To mitigate the increase, COWD asked the City Council in January to pass the new charges down to its consumers via a P13.10 rate increase divided in three tranches but this was deferred by the councilors and even publicly opposed by Mayor Rolando Uy.
“Ako sila giingnan nga ayohon usa nila ang ila panerbisyo usa sila mag-increase,” Uy reiterated, also on March 4.
Young said during a video statement Wednesday that if they could not pass on the charges to its consumers, COWD will go bankrupt.
“It will never be a sound business,” Young said.
Last month was not the first time that COBI sent a demand letter to COWD.

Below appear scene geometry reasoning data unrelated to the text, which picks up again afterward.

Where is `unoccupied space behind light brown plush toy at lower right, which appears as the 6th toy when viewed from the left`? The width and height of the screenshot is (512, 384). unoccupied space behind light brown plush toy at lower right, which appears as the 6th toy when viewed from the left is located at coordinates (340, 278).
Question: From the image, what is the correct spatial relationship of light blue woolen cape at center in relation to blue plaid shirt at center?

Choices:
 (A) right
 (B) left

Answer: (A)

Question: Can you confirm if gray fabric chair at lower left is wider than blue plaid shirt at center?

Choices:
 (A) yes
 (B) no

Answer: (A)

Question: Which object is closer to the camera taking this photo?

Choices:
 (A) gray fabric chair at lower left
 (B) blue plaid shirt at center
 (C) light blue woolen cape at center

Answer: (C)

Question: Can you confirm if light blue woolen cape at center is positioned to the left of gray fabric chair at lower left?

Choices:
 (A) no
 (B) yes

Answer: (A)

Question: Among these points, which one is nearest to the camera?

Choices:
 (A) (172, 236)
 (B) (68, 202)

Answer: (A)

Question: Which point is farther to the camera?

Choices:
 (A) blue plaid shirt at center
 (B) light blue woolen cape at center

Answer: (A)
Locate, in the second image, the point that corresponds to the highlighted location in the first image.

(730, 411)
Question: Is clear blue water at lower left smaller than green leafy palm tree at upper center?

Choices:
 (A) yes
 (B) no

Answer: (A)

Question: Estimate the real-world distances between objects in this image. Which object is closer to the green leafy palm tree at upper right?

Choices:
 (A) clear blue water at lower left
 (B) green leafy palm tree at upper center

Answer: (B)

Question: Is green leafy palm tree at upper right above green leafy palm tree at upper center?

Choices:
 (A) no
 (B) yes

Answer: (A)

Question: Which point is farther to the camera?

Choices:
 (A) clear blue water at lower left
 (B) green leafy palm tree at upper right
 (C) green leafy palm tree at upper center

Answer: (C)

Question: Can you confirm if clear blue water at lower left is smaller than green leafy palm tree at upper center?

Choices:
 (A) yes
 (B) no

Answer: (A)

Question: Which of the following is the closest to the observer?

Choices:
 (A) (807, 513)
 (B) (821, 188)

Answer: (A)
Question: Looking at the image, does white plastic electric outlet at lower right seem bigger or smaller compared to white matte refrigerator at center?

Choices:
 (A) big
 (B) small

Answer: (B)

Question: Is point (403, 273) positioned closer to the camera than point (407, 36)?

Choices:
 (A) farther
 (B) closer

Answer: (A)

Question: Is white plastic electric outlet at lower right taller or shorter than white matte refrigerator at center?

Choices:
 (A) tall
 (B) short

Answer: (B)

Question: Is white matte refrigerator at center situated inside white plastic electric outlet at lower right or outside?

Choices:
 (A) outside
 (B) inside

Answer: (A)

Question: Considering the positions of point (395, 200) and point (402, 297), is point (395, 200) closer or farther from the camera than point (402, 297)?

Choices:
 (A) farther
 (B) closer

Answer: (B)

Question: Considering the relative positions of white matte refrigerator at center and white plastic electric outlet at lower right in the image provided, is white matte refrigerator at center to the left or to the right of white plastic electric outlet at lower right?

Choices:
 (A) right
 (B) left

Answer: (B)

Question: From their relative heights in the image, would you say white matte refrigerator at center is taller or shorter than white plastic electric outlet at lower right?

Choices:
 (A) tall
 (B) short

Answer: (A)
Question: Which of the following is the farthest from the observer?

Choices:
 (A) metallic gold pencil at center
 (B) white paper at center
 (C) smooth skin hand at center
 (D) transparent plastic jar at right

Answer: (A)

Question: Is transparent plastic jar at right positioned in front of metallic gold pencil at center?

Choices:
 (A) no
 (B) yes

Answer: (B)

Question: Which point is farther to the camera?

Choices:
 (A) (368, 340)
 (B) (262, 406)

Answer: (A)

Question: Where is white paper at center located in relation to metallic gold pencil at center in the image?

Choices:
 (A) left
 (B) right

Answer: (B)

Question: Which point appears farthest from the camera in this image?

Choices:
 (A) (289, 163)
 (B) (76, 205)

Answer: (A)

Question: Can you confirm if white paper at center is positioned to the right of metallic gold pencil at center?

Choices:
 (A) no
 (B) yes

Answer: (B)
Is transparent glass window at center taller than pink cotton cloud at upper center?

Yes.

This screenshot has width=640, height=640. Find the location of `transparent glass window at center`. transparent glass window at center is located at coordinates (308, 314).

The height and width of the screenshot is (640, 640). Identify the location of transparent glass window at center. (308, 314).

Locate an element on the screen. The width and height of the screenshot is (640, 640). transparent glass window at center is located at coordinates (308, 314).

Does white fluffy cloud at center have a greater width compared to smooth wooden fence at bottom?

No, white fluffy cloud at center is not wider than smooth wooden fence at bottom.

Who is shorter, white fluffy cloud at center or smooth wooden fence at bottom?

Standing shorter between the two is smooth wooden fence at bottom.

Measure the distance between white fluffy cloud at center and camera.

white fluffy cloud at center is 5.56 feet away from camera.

In January upon learning of COWD’s ballooning debt with COBI, Uy immediately met with Metro Pacific Investments Corporation chairman Manuel Pangilinan and the crisis was averted.
Metro Pacific Investments Corporation is the holding company of Metro Pacific Water which controls 95 percent of COBI.
But with this fresh deadline, Uy and COWD are looking at emergency purchases as the immediate solution to the matter.
“Naa koy amigo nga willing motabang nga masolusyonan kini nga walay supply sa tubig nga maundang,” Uy said on March 4, stopping short of naming the provider.
But according to Young on the same day, Rio Verde Water Consortium, Inc. is the most feasible company in case of an emergency purchase.
Emergency purchases are governed by Republic Act 9184, otherwise known as the Government Procurement Act, via direct shopping or negotiated purchase.
Rio Verde has 100,000 cubic meters of capacity per day, more than enough to cover the 80,000 cubic meters supplied by COBI.
Also, its existing pipelines are the exact ones currently used by Cagayan de Oro consumers in the western sector where most of COBI’s provisions go in more than 40,000 households, businesses and institutions.